> _Job 1_:
In the Brexit immigration text, what share of Boston's voters opted for Brexit on the day of the vote?
> _Job 2_:
Reproduce everything in the Brexit immigration text from "Others, however, worry" down to "a multidecade low.", substituting "sharp decline" for "significant reduction".

> _Page text_:
*** Begin section ***
For many backers of Brexit, this is welcome proof that the decision to leave the bloc was right. Over the last 20 years, Britain experienced an unprecedented rise in immigration, particularly from new, poorer members of the EU. That influx, blamed for putting pressure on local health services, housing and education, was a key factor in some voters' decision to leave the bloc.
Many proponents of tighter immigration rules say even the recently reduced inflow of foreign workers is excessive. They say the Conservative government should fulfill its longstanding promise to cut the net annual inflow to "tens of thousands" a year, from 200,000 to 300,000 over the past few years.
Others, however, worry that a significant reduction in the number of immigrants could spell trouble for an economy that has relied on workers from Central and Eastern Europe for more than a decade and where the unemployment rate is at a multidecade low.
Below is a look, in text and graphics, at the immigration trends that drove the Brexit vote and the factors driving some EU citizens back to their home countries.
A Vote For Brexit
In England and Wales, voting areas that experienced faster growth in foreign-born population tended to coincide with those expressing stronger support for Brexit, figures analyzed by The Wall Street Journal show.
Immigration was the key issue driving the referendum outcome, according to Harold D. Clarke, Matthew Goodwin and Paul Whiteley, who drew on data about more than 150,000 voters to discover what led Britons to back Brexit.
"Strong public concern over the large number of migrants entering the country was front and center to Leave securing victory," they wrote in their 2017 book, Brexit: Why Britain Voted to Leave the European Union.
Ahead of the 2016 referendum, Wall Street Journal reporters visited Boston, a market town in the east of England, and found that unease about the pace of immigration and concerns about the town's changing character had fueled strong anti-EU sentiment.
Boston's foreign population grew to roughly 20,000 in 2016 from around 1,000 in 2001, by far the steepest surge of any region in England and Wales. On the day of the Brexit vote, more than three-quarters of Boston's voters opted for Brexit, making it the most anti-EU town in Britain.
London's Euroskeptic Islands
The pattern holds also for the capital, which voted staunchly pro-EU overall. Figures analyzed by the Journal show that in London's 32 districts, or boroughs, growth in foreign-born population closely correlated with voters' support for leaving the bloc.
Out of six boroughs where migrant populations grew by more than 150% between 2001 and 2016, five voted to leave the EU, most of them overwhelmingly so. They stand out as euroskeptic islands in the sea of London's pro-European sentiment.
Colin Braun, a retired bank note designer from east London, had one simple reason for voting in favor of Brexit: immigration.
*** End section ***
> _Recorded information_:
*** Begin section ***
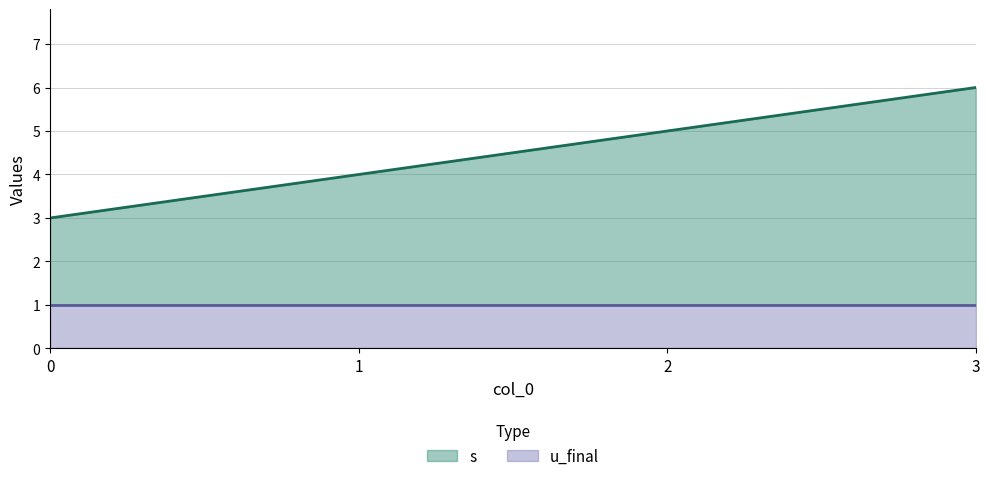

How many values are between 4 and 6?

3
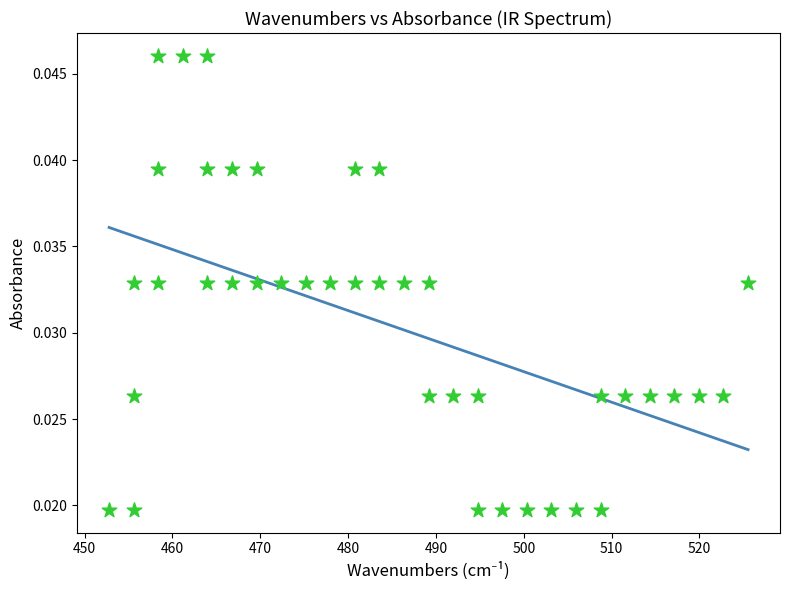

What is the range of X values (max minus min)?

72.7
*** End section ***
> _Written answer 1_:
More than three-quarters of Boston's voters opted for Brexit.

> _Written answer 2_:
Others, however, worry that a sharp decline in the number of immigrants could spell trouble for an economy that has relied on workers from Central and Eastern Europe for more than a decade and where the unemployment rate is at a multidecade low.